Bet You Can’t Listen to Just One!

We used to go early when George Lucktenberg was playing harpsichord. The playing was delightful; we went early to hear the tuning. Pianos should be tuned as close to concert time as possible; but harpsichords must be tuned just before the performance. It was the way Lucktenberg tuned that gave us the giggles. He did the bottom note, then the next, then the next; and so on to the top, with only the occasional checking by intervals. Perfect pitch comes in types and degrees; but Lucktenberg’s was stunning.

His were the first complete tunings I listened to; and they seduced me into listening on my piano. Once you start, it’s difficult to stop. Hear the first string tuned in a three-string unison, and you’ll tell yourself, “I’ll just listen to the other two; till the unison is done.”

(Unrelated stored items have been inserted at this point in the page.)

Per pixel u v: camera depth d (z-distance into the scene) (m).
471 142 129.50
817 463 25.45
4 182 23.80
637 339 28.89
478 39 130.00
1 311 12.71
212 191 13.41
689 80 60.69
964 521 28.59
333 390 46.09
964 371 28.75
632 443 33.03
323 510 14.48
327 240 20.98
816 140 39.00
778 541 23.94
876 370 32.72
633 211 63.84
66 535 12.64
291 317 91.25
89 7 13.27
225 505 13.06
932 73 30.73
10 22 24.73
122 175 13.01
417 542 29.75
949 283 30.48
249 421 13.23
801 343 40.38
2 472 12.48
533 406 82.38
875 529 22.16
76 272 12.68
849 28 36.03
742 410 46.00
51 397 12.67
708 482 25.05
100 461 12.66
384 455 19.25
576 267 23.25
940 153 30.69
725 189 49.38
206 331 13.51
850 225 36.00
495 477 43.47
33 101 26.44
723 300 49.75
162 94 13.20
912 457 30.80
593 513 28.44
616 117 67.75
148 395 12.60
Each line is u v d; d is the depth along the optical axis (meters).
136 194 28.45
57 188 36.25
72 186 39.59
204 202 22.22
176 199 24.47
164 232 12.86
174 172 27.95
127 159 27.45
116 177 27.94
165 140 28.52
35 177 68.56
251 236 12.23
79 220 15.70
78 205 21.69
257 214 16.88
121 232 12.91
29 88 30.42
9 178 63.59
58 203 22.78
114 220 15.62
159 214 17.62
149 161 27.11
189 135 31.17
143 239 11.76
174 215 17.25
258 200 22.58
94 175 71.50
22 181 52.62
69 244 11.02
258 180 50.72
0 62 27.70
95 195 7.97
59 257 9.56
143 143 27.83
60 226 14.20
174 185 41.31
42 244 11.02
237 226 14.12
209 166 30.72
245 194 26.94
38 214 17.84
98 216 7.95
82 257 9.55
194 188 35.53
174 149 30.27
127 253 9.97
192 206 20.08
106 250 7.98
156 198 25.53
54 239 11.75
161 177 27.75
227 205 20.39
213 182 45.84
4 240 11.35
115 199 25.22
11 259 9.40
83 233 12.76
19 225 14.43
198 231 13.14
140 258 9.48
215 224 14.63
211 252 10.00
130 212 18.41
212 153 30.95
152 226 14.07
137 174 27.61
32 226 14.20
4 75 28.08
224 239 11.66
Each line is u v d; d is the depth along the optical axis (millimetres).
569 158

But when it’s done, you want to hear the first string of the next unison, played against the one just finished; and so on.

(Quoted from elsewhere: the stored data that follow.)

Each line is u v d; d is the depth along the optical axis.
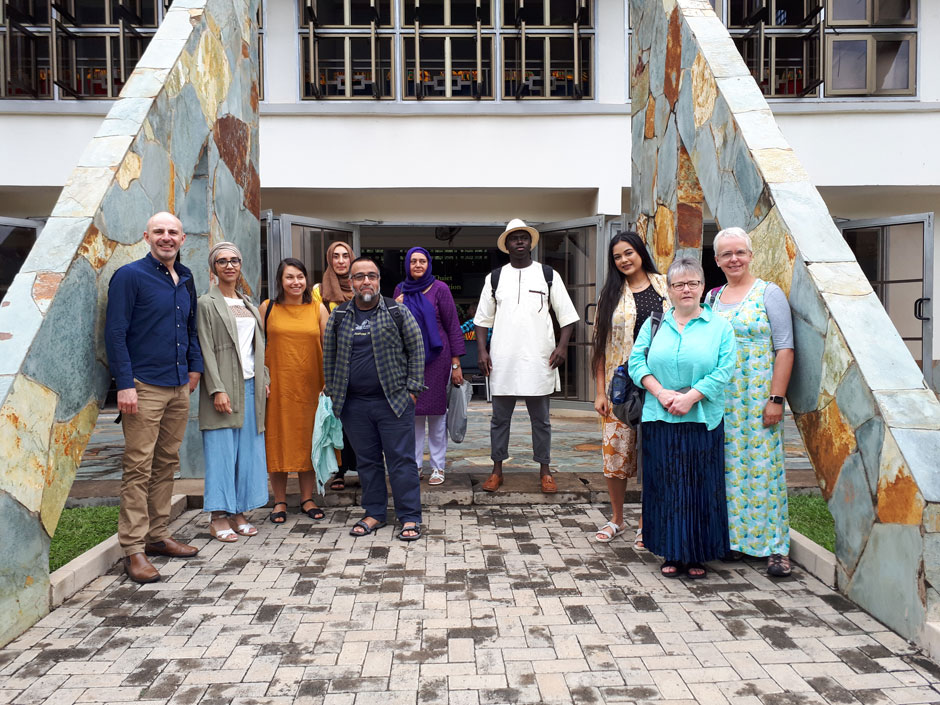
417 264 4.76
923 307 7.48
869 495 2.88
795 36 8.43
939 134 8.19
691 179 4.87
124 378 3.23
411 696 2.25
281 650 2.57
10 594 2.68
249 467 3.98
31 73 8.26
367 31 8.45
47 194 8.63
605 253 8.19
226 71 5.09
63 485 3.10
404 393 3.91
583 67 8.55
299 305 4.30
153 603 3.02
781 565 3.34
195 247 4.76
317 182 8.30
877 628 2.75
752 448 3.37
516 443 6.87
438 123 8.33
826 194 8.77
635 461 3.89
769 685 2.31
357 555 3.64
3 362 2.81
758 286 3.40
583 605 2.98
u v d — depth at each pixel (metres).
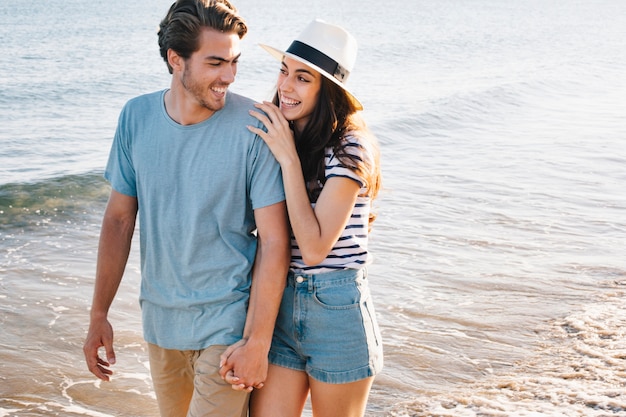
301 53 2.89
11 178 9.88
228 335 2.75
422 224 7.67
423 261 6.55
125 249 2.99
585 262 6.54
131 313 5.45
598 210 8.28
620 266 6.43
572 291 5.86
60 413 4.12
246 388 2.73
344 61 2.91
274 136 2.72
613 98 19.78
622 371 4.45
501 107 17.44
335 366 2.86
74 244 7.32
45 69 21.14
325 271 2.86
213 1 2.63
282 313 2.94
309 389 3.05
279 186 2.77
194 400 2.77
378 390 4.33
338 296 2.85
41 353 4.84
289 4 65.12
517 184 9.48
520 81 21.31
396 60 27.62
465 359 4.72
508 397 4.19
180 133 2.75
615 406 3.99
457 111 16.09
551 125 14.95
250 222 2.85
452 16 56.84
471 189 9.20
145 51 26.08
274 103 3.12
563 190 9.17
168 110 2.79
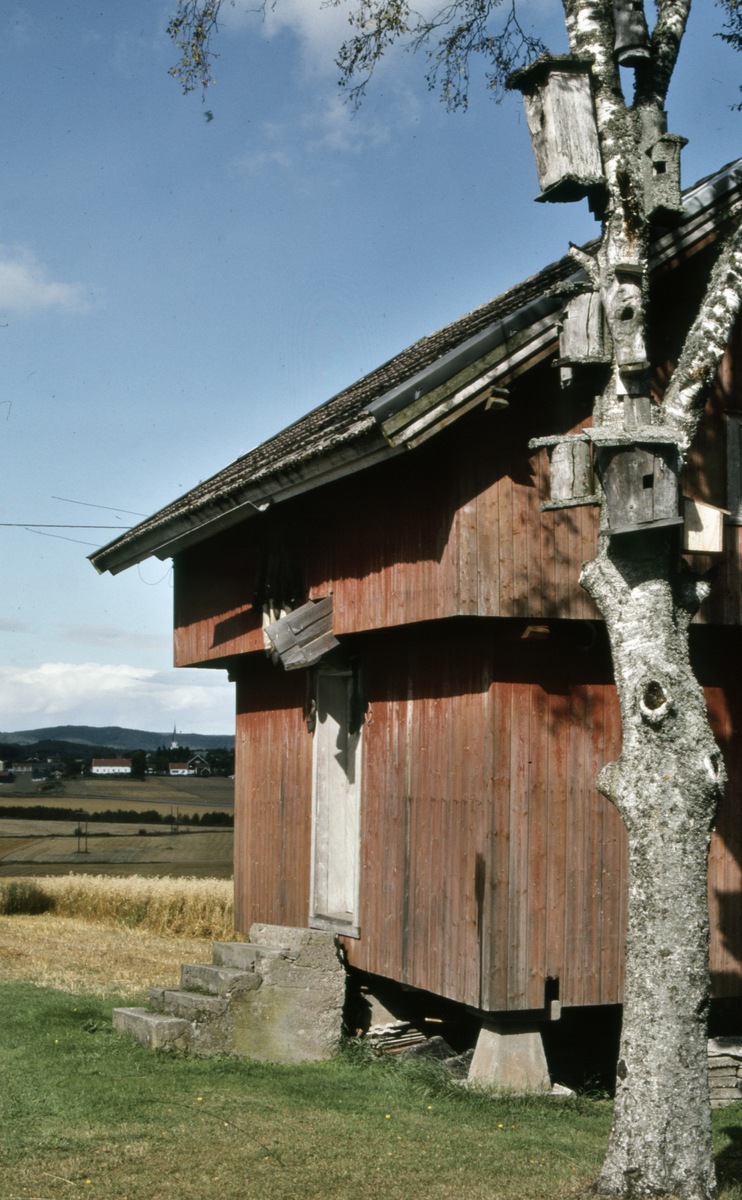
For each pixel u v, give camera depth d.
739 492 10.33
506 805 9.19
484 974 9.01
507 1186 6.22
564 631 9.60
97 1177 6.21
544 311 8.66
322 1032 9.92
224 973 9.67
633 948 6.00
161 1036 9.26
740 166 9.59
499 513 9.02
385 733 10.82
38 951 17.64
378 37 9.34
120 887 25.67
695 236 9.53
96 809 80.38
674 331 9.93
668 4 7.29
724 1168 7.02
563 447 7.22
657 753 6.07
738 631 10.66
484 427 9.04
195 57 9.47
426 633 10.23
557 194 7.03
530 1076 9.26
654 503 6.30
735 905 10.44
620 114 6.80
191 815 79.00
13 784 101.69
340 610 10.80
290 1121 7.50
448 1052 10.31
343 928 11.24
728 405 10.40
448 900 9.57
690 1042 5.83
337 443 9.10
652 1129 5.74
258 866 13.48
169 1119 7.37
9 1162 6.39
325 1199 5.99
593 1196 5.79
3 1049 9.17
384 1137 7.23
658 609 6.28
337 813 12.03
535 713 9.39
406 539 9.64
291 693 12.88
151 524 13.22
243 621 13.02
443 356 8.54
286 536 12.01
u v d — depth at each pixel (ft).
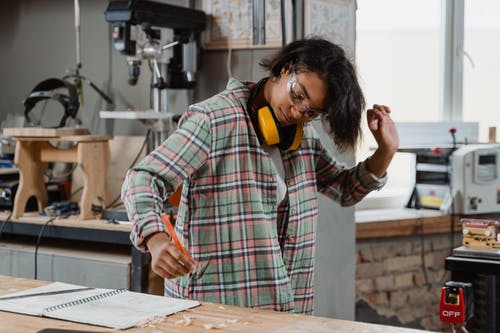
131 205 5.86
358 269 13.85
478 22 15.62
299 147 6.96
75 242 12.62
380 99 15.06
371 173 7.25
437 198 14.69
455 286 7.64
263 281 6.66
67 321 5.55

Along the way you’ll notice that each string is a process in itself, as the tuner pulls the tuning hammer (what you and I would call a wrench) clockwise or lets it down counterclockwise, tightening and loosening the string, moving the pitch higher and lower. You’ll hear “beats” between strings; irritating, annoying or teasing. You’ll hear a string pass through the exact pitch and ask yourself whether the tuner can leave it at that pitch and “set” the tuning pins so the pitch is stable.

tuning hammer
(No copyright asserted on photo, which is courtesy Jim Cannon.)

Just one more string. One more unison. It’s hypnotic. And then, sometimes, there’s an anomaly; so dramatic! A “wild” string, for instance: a single string that’s out of tune even with itself. It may be new and defective; it may be old and tired. Either way, it needs replacing.

And once in a blue moon a whole piano, or a whole region, has tuning problems. I’ve run into three of these, and only one could be solved! Usually, though to hear a tuning by the hands of a master, is pure pleasure. Bet you can’t stop listening!